W niedzielę jechał BMW w obszarze zabudowanym 123 km/h. W poniedziałek był jeszcze szybszy i przez Adamów pędził z prędkością 126 km/h. Jak się tłumaczył?

Kilka minut po godzinie 17 w niedzielę (30 marca) 24-latek z gminy Serokomla jechał BMW przez miejscowość Poznań (w powiecie łukowskim) jechał z prędkością 123 km/h.
Otrzymał wówczas w „warunkach recydywy” 5000 złotych mandatu, 15 punktów karnych i stracił prawo jazdy.
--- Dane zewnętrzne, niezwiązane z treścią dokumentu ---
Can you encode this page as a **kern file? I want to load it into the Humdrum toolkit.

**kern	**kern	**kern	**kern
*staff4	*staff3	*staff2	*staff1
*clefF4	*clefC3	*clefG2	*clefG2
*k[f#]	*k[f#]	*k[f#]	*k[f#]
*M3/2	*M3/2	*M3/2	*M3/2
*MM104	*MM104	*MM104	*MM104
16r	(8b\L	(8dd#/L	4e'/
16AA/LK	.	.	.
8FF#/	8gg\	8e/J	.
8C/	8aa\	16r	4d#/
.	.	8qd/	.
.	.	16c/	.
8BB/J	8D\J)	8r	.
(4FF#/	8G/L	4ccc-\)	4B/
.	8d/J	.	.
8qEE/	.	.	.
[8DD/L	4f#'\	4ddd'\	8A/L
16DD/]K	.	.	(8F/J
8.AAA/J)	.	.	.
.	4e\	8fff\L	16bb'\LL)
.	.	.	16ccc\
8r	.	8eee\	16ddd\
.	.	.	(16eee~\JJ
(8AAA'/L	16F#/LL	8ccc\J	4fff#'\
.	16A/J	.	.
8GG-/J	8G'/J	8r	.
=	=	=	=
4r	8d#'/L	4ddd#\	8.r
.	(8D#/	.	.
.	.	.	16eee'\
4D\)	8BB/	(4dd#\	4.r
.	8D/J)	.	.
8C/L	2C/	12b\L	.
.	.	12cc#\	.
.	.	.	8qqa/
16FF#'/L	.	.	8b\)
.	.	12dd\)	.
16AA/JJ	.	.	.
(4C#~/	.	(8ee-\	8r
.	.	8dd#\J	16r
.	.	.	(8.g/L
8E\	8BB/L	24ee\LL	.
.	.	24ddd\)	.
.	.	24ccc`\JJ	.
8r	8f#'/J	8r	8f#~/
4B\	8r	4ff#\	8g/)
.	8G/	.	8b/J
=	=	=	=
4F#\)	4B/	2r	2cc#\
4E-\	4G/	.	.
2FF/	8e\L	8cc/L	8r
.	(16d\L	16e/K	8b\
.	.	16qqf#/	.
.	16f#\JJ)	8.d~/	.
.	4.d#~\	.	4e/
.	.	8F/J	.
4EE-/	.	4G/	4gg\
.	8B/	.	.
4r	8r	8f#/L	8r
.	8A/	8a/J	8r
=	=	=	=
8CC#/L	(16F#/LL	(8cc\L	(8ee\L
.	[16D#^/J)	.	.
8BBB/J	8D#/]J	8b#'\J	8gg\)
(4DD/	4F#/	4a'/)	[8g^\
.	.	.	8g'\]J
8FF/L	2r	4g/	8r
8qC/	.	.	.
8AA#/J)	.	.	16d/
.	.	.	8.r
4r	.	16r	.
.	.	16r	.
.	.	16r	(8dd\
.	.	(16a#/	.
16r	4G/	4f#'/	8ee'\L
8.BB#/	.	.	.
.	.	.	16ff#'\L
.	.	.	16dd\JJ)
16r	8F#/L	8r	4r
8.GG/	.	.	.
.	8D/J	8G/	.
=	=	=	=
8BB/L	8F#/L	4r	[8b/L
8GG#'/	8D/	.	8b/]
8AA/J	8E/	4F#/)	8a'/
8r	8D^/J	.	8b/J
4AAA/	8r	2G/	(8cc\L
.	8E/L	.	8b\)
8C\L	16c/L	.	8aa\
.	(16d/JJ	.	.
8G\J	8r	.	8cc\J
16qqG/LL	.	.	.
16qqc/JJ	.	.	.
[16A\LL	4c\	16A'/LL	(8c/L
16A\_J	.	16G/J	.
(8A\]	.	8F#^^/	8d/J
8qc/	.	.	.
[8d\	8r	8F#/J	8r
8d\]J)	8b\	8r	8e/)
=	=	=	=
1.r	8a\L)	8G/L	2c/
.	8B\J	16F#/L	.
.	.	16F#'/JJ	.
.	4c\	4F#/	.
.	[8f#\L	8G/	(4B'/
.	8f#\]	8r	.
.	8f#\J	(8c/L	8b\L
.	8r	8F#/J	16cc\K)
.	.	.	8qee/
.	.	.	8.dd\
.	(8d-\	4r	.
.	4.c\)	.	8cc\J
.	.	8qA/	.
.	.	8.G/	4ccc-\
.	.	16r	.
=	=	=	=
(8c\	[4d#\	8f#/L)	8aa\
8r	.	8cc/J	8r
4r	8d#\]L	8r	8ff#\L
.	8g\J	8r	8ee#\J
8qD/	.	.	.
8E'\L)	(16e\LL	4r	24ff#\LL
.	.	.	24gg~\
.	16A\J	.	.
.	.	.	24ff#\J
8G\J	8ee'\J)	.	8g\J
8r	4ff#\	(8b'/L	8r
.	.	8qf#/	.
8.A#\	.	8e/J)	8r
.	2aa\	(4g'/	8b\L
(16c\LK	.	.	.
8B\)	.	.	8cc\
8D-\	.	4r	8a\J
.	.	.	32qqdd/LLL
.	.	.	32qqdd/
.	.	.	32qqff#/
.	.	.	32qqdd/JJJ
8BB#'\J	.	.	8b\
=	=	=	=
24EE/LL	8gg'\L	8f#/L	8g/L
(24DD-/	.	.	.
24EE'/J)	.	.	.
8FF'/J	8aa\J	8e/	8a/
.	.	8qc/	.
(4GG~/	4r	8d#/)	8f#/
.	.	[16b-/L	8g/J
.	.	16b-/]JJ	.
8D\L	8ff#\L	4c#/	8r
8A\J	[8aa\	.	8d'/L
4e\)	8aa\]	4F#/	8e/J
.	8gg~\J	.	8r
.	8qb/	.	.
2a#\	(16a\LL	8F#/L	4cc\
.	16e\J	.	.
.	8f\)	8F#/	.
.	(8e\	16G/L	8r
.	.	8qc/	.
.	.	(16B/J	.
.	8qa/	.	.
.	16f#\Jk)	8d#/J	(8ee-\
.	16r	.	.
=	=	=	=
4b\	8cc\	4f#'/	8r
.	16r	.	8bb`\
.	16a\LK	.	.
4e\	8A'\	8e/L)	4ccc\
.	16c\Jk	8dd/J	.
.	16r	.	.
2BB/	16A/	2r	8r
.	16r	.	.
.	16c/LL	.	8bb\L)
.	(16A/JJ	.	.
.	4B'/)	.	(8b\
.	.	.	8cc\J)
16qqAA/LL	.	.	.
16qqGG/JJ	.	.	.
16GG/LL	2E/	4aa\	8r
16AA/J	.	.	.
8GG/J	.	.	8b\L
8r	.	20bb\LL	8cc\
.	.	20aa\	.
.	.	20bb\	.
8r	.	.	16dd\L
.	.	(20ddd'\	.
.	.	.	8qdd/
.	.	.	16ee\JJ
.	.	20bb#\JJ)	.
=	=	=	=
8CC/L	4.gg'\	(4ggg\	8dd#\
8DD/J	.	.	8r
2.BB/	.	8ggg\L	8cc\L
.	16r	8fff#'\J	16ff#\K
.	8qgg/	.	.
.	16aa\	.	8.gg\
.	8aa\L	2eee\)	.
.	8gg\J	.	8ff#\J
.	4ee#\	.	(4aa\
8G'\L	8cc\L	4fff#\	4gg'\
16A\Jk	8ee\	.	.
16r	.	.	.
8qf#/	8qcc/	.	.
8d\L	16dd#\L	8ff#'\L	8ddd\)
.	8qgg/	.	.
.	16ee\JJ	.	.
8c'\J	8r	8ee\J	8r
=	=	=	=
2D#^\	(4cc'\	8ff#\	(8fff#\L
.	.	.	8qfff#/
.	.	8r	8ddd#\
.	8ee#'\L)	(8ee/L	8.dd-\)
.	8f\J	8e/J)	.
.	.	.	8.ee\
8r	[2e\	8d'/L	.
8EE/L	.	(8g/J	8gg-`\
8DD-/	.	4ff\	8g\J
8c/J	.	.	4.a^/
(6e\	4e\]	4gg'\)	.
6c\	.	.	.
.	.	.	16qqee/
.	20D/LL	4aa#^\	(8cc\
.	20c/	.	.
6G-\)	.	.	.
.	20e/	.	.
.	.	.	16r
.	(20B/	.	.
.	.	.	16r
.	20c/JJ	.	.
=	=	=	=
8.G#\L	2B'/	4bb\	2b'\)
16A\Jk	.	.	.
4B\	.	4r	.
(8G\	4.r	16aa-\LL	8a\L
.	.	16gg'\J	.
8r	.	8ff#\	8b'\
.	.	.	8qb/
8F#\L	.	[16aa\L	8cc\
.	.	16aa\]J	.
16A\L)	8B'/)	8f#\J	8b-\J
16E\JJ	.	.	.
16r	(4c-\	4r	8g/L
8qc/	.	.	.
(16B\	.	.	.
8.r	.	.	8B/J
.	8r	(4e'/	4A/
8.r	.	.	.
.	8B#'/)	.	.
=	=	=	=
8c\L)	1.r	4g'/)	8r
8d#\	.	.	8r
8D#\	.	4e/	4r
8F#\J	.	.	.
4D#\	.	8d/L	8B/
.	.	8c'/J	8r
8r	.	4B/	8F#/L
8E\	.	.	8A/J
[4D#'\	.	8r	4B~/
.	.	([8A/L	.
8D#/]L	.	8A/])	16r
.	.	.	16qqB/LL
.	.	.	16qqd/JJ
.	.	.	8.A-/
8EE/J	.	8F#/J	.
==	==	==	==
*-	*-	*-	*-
Zatrzymane w ten sposób uprawnienia do kierowania pojazdami uprawniało go jeszcze przez 24 godziny do jazdy autem, do odprowadzenia samochodu do domu.
Skorzystał z tego.
W poniedziałek tuż po godzinie 15 policjanci z łukowskiej drogówki zatrzymali do kontroli drogowej w Adamowie to samo BMW. Tym razem 24-latek jechał w obszarze zabudowanym z prędkością 126 km/h.
Jak się tłumaczył?
Mówił, że niedawno kupił ten samochód i sprawdza jego możliwości.
Policjanci nałożyli na niego mandat karny w „warunkach recydywy”: znów 5000 złotych. Plus kolejne 15 punktów karnych.